Text shown:
.....
If not, why is this sum so radically different than the sums below?

Closed forms do exist for the following sums*: $$\sum_{k=0}^n \lfloor \sqrt{k + n} \rfloor$$ $$\sum_{k=0}^n \lfloor \sqrt{k} \rfloor$$

There is this floor functional identity: $$\lfloor \sqrt{k} + \sqrt{k + 1} \rfloor = \lfloor\sqrt{4k+2}\rfloor$$ Don't know if this will help.
.....
Source data:
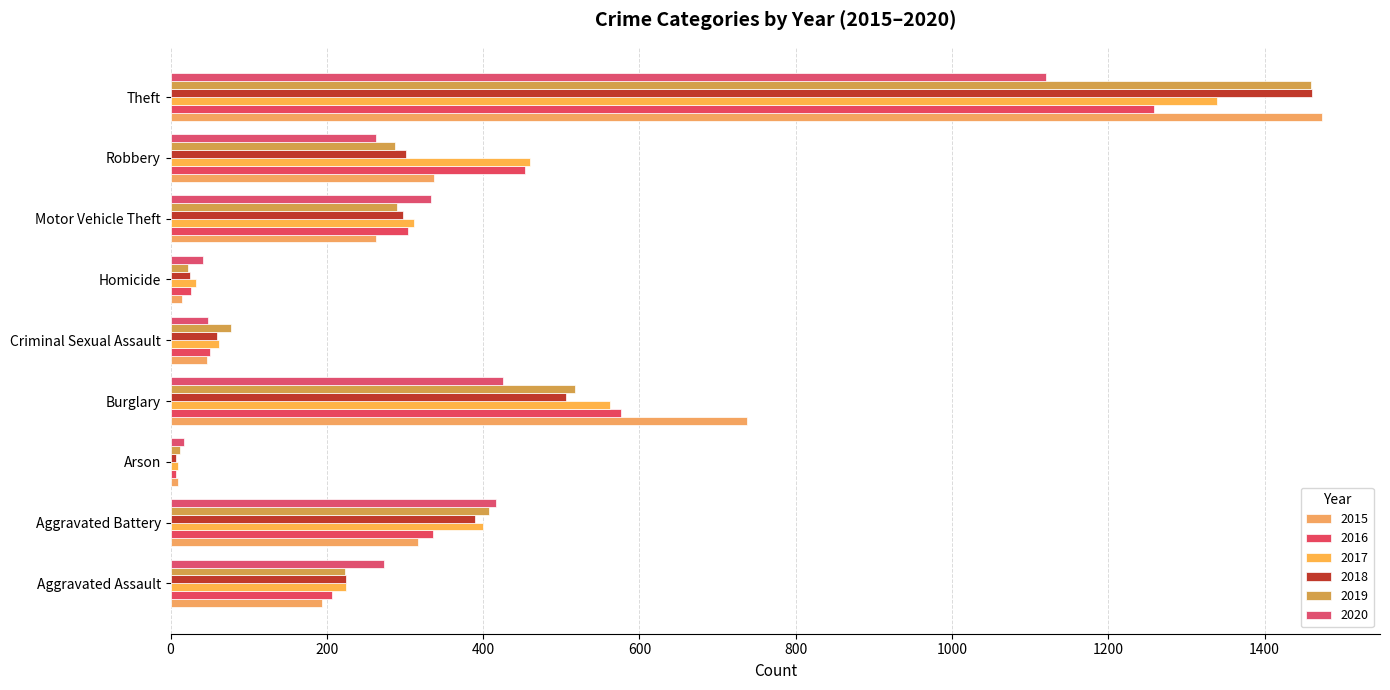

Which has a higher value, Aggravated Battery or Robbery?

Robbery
.....
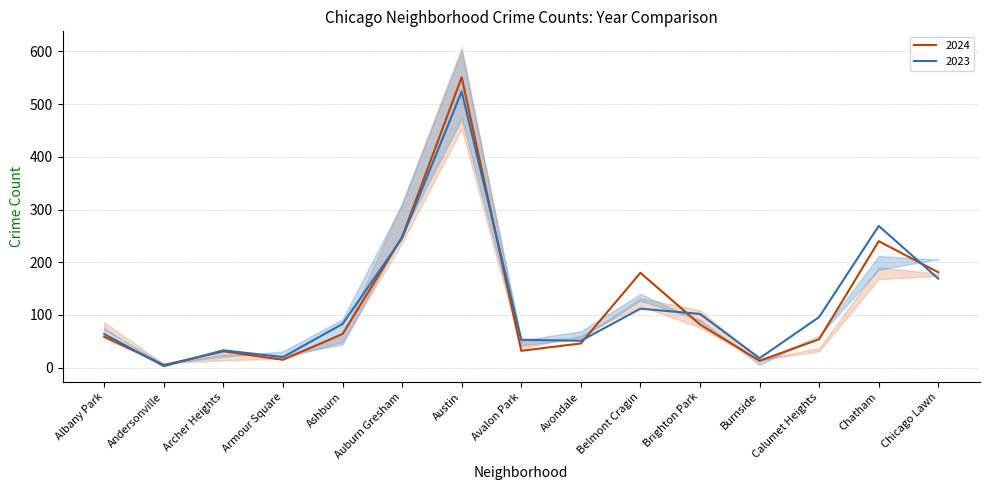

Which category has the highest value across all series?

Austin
.....
Task list:
**A)** Translate this sentence from the forum post on floor-of-square-root sums into Spanish: "If not, why is this sum so radically different than the sums below?"
**B)** Write out the part of the forum post on floor-of-square-root sums starting with "If not, why" and going on through "this will help.".
The records are not needed for anything here.

Responses for each task:
**A)** Si no, ¿por qué esta suma es tan radicalmente diferente de las sumas de abajo?

**B)**
If not, why is this sum so radically different than the sums below?

Closed forms do exist for the following sums*: $$\sum_{k=0}^n \lfloor \sqrt{k + n} \rfloor$$ $$\sum_{k=0}^n \lfloor \sqrt{k} \rfloor$$

There is this floor functional identity: $$\lfloor \sqrt{k} + \sqrt{k + 1} \rfloor = \lfloor\sqrt{4k+2}\rfloor$$ Don't know if this will help.